• Passage shown:
----------------------------------------
A schema in PySpark (and generally in data processing) defines the structure of a DataFrame, including the names and data types of each column. It serves as a blueprint for the DataFrame, ensuring that data is organized and processed consistently.
Key Concepts of a Schema
- Structure: A schema specifies the number of columns and their respective data types.
- Data Types: It defines the type of data each column can hold (e.g., integer, string, boolean).
- Column Names: It includes the names of the columns in the DataFrame.
- Nullability: It indicates whether a column can contain null values.
Importance of a Schema
- Data Integrity: Ensures that the data conforms to the expected format.
- Performance: Improves performance by avoiding the need to infer the schema at runtime.
- Data Quality: Helps in validating and cleaning the data by specifying constraints.
Common Data Types in PySpark
StructType: Represents a structure containing multiple fields.
StringType: Represents string data.
IntegerType: Represents integer data.
FloatType: Represents floating-point data.
DoubleType: Represents double precision floating-point data.
BooleanType: Represents boolean data.
TimestampType: Represents timestamp data.
DateType: Represents date data.
ArrayType: Represents an array of elements.
# Using StructType and StructField
from pyspark.sql.types import StructType, StructField, StringType, IntegerType
# Define the schema
schema = StructType([
StructField("name", StringType(), True),
StructField("age", IntegerType(), True),
StructField("city", StringType(), True)
])
# Define the schema using DDL
schema_ddl = "name STRING, age INT, city STRING"
# Inferring the Schema from Data
# Sample data
data = [("Alice", 29, True), ("Bob", 31, False), ("Cathy", 25, True)]
# Create a DataFrame and infer the schema
df = spark.createDataFrame(data)
# Using JSON Schema
import json
from pyspark.sql.types import StructType
# JSON schema string
json_schema_str = '''
{
"fields": [
{"name": "name", "type": "string", "nullable": true},
{"name": "age", "type": "integer", "nullable": true},
{"name": "is_student", "type": "boolean", "nullable": true}
],
"type": "struct"
}
'''
# Parse the JSON string to create the schema
schema_json = StructType.fromJson(json.loads(json_schema_str))
Explanation of the Example
- Explicit Schema: Clearly defines the schema using
StructTypeandStructField. - DDL Schema: Uses a DDL-formatted string for schema definition.
----------------------------------------
• Records:
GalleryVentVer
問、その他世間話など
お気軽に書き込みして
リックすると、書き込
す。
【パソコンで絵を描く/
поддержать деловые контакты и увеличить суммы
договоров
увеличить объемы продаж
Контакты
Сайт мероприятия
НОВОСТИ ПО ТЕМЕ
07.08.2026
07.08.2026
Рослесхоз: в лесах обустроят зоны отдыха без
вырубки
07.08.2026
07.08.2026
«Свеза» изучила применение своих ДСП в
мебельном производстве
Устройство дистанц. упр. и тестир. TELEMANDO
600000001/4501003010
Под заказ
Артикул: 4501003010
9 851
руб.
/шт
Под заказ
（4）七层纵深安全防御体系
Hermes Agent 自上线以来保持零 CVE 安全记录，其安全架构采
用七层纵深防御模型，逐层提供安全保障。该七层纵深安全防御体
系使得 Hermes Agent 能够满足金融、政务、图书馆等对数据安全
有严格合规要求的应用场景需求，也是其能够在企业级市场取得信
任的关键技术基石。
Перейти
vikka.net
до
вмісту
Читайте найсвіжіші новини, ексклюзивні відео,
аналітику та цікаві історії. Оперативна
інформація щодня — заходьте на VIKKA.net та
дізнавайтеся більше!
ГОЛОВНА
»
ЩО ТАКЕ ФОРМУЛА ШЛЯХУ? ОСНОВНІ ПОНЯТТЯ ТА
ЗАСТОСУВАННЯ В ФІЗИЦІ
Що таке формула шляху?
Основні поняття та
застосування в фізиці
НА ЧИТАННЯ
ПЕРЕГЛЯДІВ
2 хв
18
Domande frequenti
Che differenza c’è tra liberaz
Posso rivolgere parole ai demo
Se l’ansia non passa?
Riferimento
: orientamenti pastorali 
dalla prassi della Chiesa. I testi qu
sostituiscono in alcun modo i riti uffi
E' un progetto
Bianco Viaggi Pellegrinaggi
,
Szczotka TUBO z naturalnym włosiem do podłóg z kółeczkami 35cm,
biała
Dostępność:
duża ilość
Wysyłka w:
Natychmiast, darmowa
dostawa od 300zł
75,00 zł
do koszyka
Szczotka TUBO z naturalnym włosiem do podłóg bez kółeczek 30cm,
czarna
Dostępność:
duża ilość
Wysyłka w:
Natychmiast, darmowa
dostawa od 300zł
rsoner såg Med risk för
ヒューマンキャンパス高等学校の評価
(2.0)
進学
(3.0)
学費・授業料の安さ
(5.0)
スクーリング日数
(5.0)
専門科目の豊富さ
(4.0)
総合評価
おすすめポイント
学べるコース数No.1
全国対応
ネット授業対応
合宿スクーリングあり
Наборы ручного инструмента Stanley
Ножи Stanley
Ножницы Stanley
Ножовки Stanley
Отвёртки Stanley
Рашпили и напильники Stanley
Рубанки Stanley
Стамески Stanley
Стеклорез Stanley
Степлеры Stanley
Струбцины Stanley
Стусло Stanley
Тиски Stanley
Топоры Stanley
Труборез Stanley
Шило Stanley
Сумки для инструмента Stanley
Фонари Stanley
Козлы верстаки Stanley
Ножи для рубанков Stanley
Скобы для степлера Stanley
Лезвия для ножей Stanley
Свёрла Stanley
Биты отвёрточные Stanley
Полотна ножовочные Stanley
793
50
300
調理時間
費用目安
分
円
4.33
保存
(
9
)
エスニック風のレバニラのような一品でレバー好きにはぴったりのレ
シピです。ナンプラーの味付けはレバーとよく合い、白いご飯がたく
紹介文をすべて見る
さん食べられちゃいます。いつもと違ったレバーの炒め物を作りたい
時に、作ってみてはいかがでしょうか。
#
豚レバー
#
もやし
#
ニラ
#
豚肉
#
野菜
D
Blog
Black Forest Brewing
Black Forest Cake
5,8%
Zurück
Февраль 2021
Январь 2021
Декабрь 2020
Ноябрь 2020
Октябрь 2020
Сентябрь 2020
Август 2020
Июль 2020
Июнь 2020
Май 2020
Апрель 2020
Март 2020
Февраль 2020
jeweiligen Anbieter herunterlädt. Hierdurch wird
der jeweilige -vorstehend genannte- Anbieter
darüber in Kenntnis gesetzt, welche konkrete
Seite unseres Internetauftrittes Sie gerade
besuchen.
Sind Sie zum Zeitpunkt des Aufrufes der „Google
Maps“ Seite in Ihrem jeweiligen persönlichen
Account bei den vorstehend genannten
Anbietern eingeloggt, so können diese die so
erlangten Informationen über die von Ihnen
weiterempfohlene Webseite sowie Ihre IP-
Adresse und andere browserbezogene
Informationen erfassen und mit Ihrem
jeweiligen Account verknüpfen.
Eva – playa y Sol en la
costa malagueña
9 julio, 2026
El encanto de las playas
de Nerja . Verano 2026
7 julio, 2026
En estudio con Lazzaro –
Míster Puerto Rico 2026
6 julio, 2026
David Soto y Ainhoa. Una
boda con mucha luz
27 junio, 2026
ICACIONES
----------------------------------------
• Request: Can you retype the PySpark schema text above word for word, everything from "Key Concepts of" down to "in the DataFrame."?

• Completed task:
Key Concepts of a Schema
- Structure: A schema specifies the number of columns and their respective data types.
- Data Types: It defines the type of data each column can hold (e.g., integer, string, boolean).
- Column Names: It includes the names of the columns in the DataFrame.